Die roten Früchte, von denen die Schafherde gegessen haben soll. In den roten Kaffeekirschen verstecken sich die Bohnen.

Die Herde war wie aufgekratzt. Sprang bis Mitternacht munter umher und wollte einfach nicht müde werden. Zuvor hatten sie von einem Strauch mit roten Früchten gefressen. Die Hirten probierten schließlich selbst davon – und waren am Ende so hellwach wie ihre Ziegen.

Die Geschichte von der Entdeckung eines koffeinhaltigen Strauches im Südwesten des heutigen Äthiopiens ist vermutlich nur eine Legende. Tatsache bleibt jedoch, dass der Ursprung der Kaffeepflanze im tropischen Afrika zu suchen ist und in einer roten Steinfrucht die Bohnen verborgen sind, die unsere Lebensgeister wach halten.

Über den Sklavenhandel kam die Kaffeepflanze im 14. oder 15. Jahrhundert in den Orient, wo ihre außergewöhnlichen Qualitäten entdeckt wurden. Die Araber verbreiteten sie schließlich auch in Europa. Nicht ohne Grund trägt die wichtigste Kaffeesorte der Welt den Namen „Arabica“, und natürlich hat auch das Wort „Kaffee“ arabische Wurzeln: „Kahwe“ stand dort einst für Lebenskraft und Stärke.

124 wilde Kaffeearten finden sich draußen in der Natur. Doch nur zwei haben es zu wirtschaftlicher Bedeutung gebracht: „Coffea canephora“, auch besser unter dem Namen „Robusta“ bekannt, und ebenjener „Coffea arabica“, auf den heute über 60 Prozent der Produktion entfallen.
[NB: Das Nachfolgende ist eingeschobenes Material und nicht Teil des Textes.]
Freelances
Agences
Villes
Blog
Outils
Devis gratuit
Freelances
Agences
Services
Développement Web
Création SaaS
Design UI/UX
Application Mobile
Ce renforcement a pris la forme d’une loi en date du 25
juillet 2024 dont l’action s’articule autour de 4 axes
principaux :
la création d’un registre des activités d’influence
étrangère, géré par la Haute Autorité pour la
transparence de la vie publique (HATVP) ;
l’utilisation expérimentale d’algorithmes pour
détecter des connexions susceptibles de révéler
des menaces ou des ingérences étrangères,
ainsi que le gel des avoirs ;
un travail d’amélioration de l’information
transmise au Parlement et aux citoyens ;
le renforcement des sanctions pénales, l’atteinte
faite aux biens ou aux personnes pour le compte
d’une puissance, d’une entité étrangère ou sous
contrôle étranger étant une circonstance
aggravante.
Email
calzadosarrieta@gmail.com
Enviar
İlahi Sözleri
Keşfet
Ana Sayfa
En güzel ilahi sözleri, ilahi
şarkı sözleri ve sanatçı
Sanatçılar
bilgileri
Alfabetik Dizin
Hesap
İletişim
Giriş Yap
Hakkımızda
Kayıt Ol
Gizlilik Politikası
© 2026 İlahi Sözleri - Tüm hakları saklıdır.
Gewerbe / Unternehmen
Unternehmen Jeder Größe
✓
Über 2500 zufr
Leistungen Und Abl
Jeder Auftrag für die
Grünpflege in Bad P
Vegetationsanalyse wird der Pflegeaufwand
Beide lieben tropische Gefilde mit gleichbleibend warmen Temperaturen. Außerdem brauchen sie Niederschlag: Zwischen 1500 und 2000 Liter pro Jahr und Quadratmeter sollten es schon sein. Ein Anbau in Deutschland mit seinen rund 800 Litern Regenmenge würde also nicht nur am Frost, sondern auch am fehlenden Wasser scheitern.

Robusta ist die widerstandsfähigere Kaffeesorte. Sie wächst in niederen Gefilden zwischen 300 und 900 Metern und wird daher auch als Tieflandkaffee bezeichnet. Arabica hingegen braucht Höhenluft (600 bis 2000 Meter) mit reduzierten Temperaturen und etwas weniger Luftfeuchtigkeit. Sie trägt deshalb auch den Beinamen Hochlandkaffee.

Längst sind es allerdings nicht mehr die Hochlagen Afrikas, die als Hauptanbaugebiete dienen. Heute haben die Südamerikaner und die Asiaten die Nase vorn. Alleine auf Brasilien entfallen 35 Prozent der Weltjahresproduktion, gefolgt von Vietnam (22 Prozent) und Indonesien (9 Prozent). Das Herkunftsland ­Äthiopien rangiert heute auf Platz fünf der Weltrangliste.

Botanisch zählt der Kaffeestrauch zur Familie der Rötegewächse (Rubiaceae), der insgesamt etwa 600 Pflanzengattungen angehören, darunter auch Labkräuter wie der Waldmeister. Bis zu vier Meter hoch kann ein Kaffeestrauch werden. Seine Blätter sind immergrün und seine pfahlartigen Wurzeln knapp zwei Meter tief im Boden verankert. Die Frucht nennt man auch Kaffee­kirsche. In ihr steckt der oval geformte Samen, die eigentliche Kaffeebohne, die nach der Ernte getrocknet, fermentiert und geröstet wird. Sie ist nun schon seit Jahr­hunderten ein Exportschlager.

Kaffeebohnen beim Rösten
Unsplash/Gregory Hayes
Durch den Röstvorgang bekommen die Bohnen ihr jeweils typisches Aroma.

Das Fruchtfleisch der Kaffeekirsche wird in einigen Regionen der Welt auch zu Saft, Sirup oder Marmelade verarbeitet. Und aus dem Aufguss der Schalen kann man sogar einen Tee mit dem Titel Cascara gewinnen. Schließlich werden aus Kaffeebohnenöl auch Sonnenschutzmittel und Körperlotionen hergestellt.

Nur auf dem Speiseplan der Ziegen stehen Kaffeekirschen heute nicht mehr: Die ernähren sich inzwischen auch in Afrika wieder weitgehend koffeinfrei.